Scan the entries for the string "This" and give the number of lines that have it, nothing further.

— Dataset entries —
※ ※ ※

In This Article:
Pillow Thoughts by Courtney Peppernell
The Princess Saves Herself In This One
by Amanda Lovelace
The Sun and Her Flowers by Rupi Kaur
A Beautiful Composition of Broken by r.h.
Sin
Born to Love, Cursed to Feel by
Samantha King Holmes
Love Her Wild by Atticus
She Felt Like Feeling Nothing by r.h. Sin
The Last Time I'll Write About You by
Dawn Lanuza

※ ※ ※

— Expected answer —
2